A second habit that helps reduce the number of errors is that of refactoring. Refactoring is about improving the quality of working code. As you work on your program, you should make it a habit to leave the code in a better state than you found it. If you see code duplication, move the duplicates into a single function. If you see ugly or difficult code, make it more readable. If you see global variables, hide them behind access routines. And so forth…
The last big thing to do to decrease your bug count is to anticipate that you will make mistakes, and to test your software accordingly. (This is a huge topic, I will only skim it very briefly here.)
At the very least, you should test every component before you add it to your system, and then test the system as a whole. The easiest way of testing components is by using a REPL (read-eval-print loop). This is an environment provided especially by interpreted languages that allows the programmer to interactively execute code. For example, you can write a function and load it by copying it into the REPL. Then you can set about testing it. Does it produce correct output with typical input values? What happens when the input isn't typical? (Too large, too small, not present at all…) How do external conditions affect its working? Once you are confident the function does what it's supposed to, you can move on to the next one.

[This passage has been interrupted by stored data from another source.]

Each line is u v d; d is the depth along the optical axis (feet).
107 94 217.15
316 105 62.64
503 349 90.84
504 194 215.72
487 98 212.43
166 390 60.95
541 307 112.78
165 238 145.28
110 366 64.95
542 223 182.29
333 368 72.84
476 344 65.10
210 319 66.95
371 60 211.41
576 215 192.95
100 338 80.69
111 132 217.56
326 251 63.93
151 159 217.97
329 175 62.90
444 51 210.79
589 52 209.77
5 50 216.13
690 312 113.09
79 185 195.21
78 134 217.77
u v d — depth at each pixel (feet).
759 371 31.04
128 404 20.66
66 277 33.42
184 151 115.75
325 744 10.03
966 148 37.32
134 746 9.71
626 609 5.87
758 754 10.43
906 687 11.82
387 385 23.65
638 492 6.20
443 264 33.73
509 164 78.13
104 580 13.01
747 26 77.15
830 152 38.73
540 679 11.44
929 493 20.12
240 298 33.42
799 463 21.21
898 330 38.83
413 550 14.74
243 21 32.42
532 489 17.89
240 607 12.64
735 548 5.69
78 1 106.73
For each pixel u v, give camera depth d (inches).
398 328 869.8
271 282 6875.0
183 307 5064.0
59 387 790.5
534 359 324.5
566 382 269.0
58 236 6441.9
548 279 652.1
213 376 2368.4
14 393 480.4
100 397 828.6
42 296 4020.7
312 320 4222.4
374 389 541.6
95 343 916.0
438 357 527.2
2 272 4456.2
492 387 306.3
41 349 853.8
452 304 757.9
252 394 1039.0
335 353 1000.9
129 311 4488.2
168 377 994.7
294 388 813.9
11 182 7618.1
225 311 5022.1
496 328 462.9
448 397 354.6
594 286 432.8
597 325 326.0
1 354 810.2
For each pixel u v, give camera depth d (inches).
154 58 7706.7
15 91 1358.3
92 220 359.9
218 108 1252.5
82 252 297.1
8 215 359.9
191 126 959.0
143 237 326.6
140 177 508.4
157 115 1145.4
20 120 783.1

This is a very quick method of developing, and one well suited to exploratory programming (where you don't necessarily know the end result yet). However, as the stakes increase, your testing procedures have to become more thorough. Instead of the ad-hoc approach of the REPL, it is good practice to write some functions explicitly to test other functions – these are called unit tests. The more important correctness is for your program, the greater the percentage of it that should have tests written for it.
Over time, the test functions accrue into a testing framework, which should be run regularly to ensure recent changes haven't broken anything (a procedure known as regression testing).
In fact, there is a large school of thought that advocates writing your tests before you write your actual code. This test driven development (TDD) helps catch errors earlier and has the added benefit of getting developers to think more rigorously about the code they are going to write.
One final thought to keep in mind during all stages of the development cycle is that some areas of a program's code tend to be more error-prone than others. I'm not entirely sure why this is (perhaps they are the most complex), but numerous studies in industry attest to the fact. So it is probably a very good idea to try and identify these critical sections in your own code and pay special attention to them.